▸ **DESCRIPTION OF THE TASK**
Carry on the article on forest resilience from the point where it stops, picking up after the quoted definition of resilience.

(Beginning of EXCERPT PROVIDED)

The Evolution of Forest Resilience: Lessons from the Last 100 Years

Over the past century, our understanding of forest resilience has transformed from a model of control and suppression to one that embraces disturbance and diversity. This shift reflects a growing recognition that forests are not static resources to be tamed, but living systems shaped by complex, often unpredictable forces.

Today, forest resilience is not simply about returning to a previous condition after disturbance. Instead, it’s about building the capacity of ecosystems to adapt, reorganize, and even transform in the face of change. As climate pressures intensify, embracing this evolved definition is more urgent than ever.

According to the National Wildlife Federation’s 2021 report, Toward a Shared Understanding of Climate Resilient Landscapes:

“Resilience is not about preserving the past, but rather about maintaining ecological function and services in a rapidly changing world—and ensuring systems can adapt, reorganize, and even transform when needed.”

(End of EXCERPT PROVIDED)
(Beginning of EXCERPTED RECORDS)

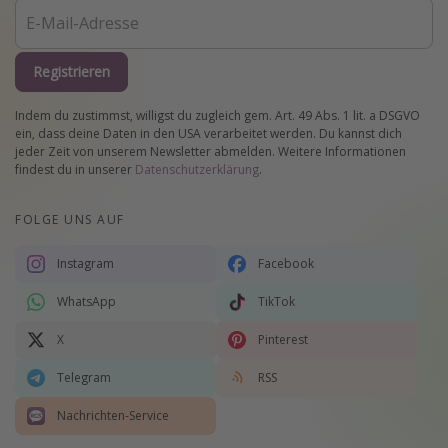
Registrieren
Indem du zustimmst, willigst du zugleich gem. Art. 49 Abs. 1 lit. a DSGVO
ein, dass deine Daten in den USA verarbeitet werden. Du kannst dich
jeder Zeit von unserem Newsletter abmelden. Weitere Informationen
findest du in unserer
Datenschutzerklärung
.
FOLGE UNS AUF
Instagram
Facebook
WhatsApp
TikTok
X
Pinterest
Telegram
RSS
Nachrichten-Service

(End of EXCERPTED RECORDS)
(Beginning of EXCERPTED RECORDS)

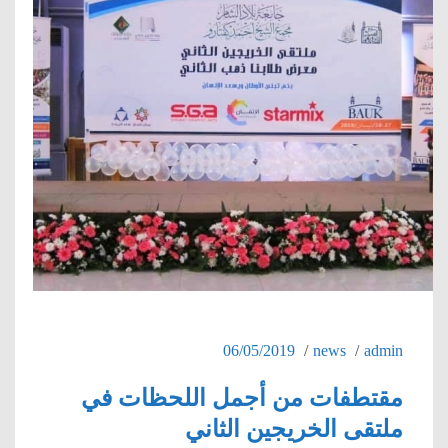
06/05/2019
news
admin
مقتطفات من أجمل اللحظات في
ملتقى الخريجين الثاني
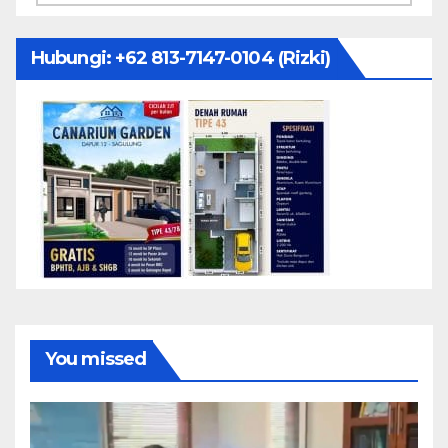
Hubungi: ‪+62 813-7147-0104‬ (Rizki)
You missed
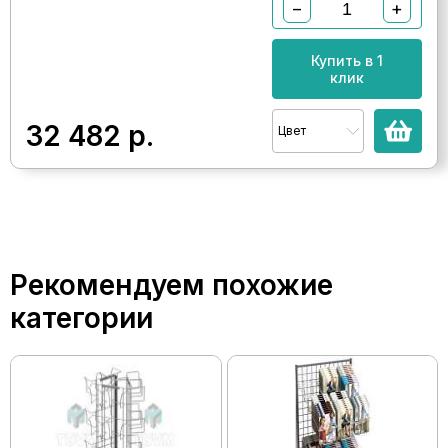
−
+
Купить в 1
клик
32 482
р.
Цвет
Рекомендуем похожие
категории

(End of EXCERPTED RECORDS)

▸ **RESPONSE BELOW**
Let’s look at how we got here—and why science, humility, and partnership are more essential than ever for the forests of the future.

A Century of Change in Forest Management Thinking

In the early 1900s, forest management in the United States was driven by a philosophy of control. Wildfires were seen as destructive forces to be eliminated, pests as invaders to be eradicated, and forests as reservoirs of timber that needed to be cultivated and protected. This era was characterized by aggressive fire suppression, the promotion of monocultures, and replanting strategies that often ignored ecological complexity.

While well-intentioned, these practices had devastating unintended consequences: “Decades of fire suppression have led to unnatural fuel buildup, increasing the intensity and destructiveness of wildfires,” explains Bruce Stein, NWF’s Chief Scientist, in his report Climate Resilient Forests: Managing for Adaptation in a Changing World.

Without low-intensity, frequent fires to clear underbrush and recycle nutrients, forests became overstocked with fuel, making them more vulnerable to catastrophic wildfires, disease, and insect outbreaks. The very tools intended to protect forests often made them weaker in the long run.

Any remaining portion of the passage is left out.